*Extract to read*.
*** Begin section ***

Most Influential Ever?

Years ago, CNN did a massive poll that asked users what they thought was the most significant invention created in the last 50 years. To probably no surprise, the silicon chip was among the top voters – but it actually finished in sole possession of first place by around four percent, which is a fairly large margin of victory for a poll with 24 options to choose from. Notably, an option on the list was the World Wide Web, which was the invention that finished second in the voting. We use the internet to get countless amounts of information – all just a click away. But would that information still be a click away without computer chips?  Originally, bulky vacuum tube technology was used for electronics, making accessibility and portability difficult. So, without the invention of computer chips, the internet might not have been as useful as it is today.

Before the Chip: Vacuum Tubes

It might be hard to consider a situation of a computer not having a computer chip. That’s how a computer is able to function properly, right? Well, it’s definitely possible to have a computer run without one, but you’re going to need some space – a lot of space.   Vacuum tubes (otherwise known as thermionic valves) were used before the invention of transistors, and saying they are less powerful than what we use today is quite an understatement. They were extremely fragile, and they even needed to warm up before you could use them. You wouldn’t be able to fit these computers in your pocket, much less your home office. They weighed thousands of pounds and could take up space in multiple rooms.

*** End section ***

*What this exercise asks*.
A: Using the extract on computer chips, answer each question briefly:
(i) How many options did the CNN poll offer?
(ii) Which invention finished second in the voting?
(iii) What other name does the text give for vacuum tubes?
B: Extend the passage on computer chips and vacuum tubes by one or two paragraphs, picking up after its final sentence.

*Dataset section*.
*** Begin section ***

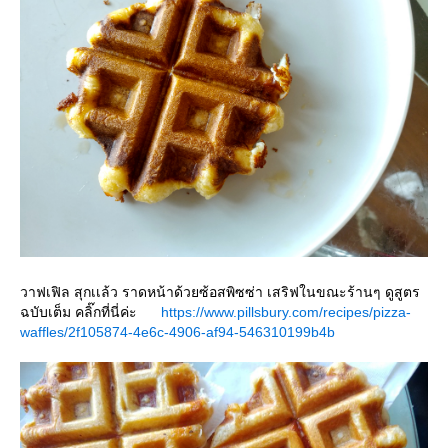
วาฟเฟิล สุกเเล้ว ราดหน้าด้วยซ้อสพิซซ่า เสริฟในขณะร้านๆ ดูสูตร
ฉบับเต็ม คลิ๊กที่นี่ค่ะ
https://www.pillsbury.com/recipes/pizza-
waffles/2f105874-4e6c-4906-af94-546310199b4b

*** End section ***

*Answers by item number*.
A:
(i) 24
(ii) The World Wide Web
(iii) Thermionic valves

B:
The Revolutionary Invention

Vacuum tubes might have been fine in their day, but there needed to be some major advancements if we were ever going to make smaller computers. Thankfully, the integrated circuit was first brought to life in September 1958 as an American engineer, Jack Kilby, demonstrated the first working example. It was soon first used by the United States Air Force. When Kilby filed a patent the following year, he described his invention as “a body of semiconductor material … wherein all the components of the electronic circuit are completely integrated.” Nearly at the same time, Robert Noyce, another American, was working on something very similar. In 1959, he came to the conclusion that an entire circuit could be placed on a single silicon chip.  About two years later, Noyce was awarded a patent, and he will forever be known as “the Mayor of Silicon Valley.” While his was filed an entire five months later than Kilby’s, he still received the first patent for an integrated circuit. It took years for Kilby’s to be approved, which didn’t happen until 1964.  Unfortunately for Noyce, he died before he was able to be honored with a Nobel Prize for his work on silicon chips. Kilby was recognized for his accomplishments in 2000 – 10 years after Noyce’s death. The first-ever computer chips only had one transistor on them, but today, that number has reached impressive new heights. According to Moore’s Law, transistor density doubles roughly every two years, which leaves us with computer chips that can now hold billions of transistors. What was once probably thought to be impossible is now a reality.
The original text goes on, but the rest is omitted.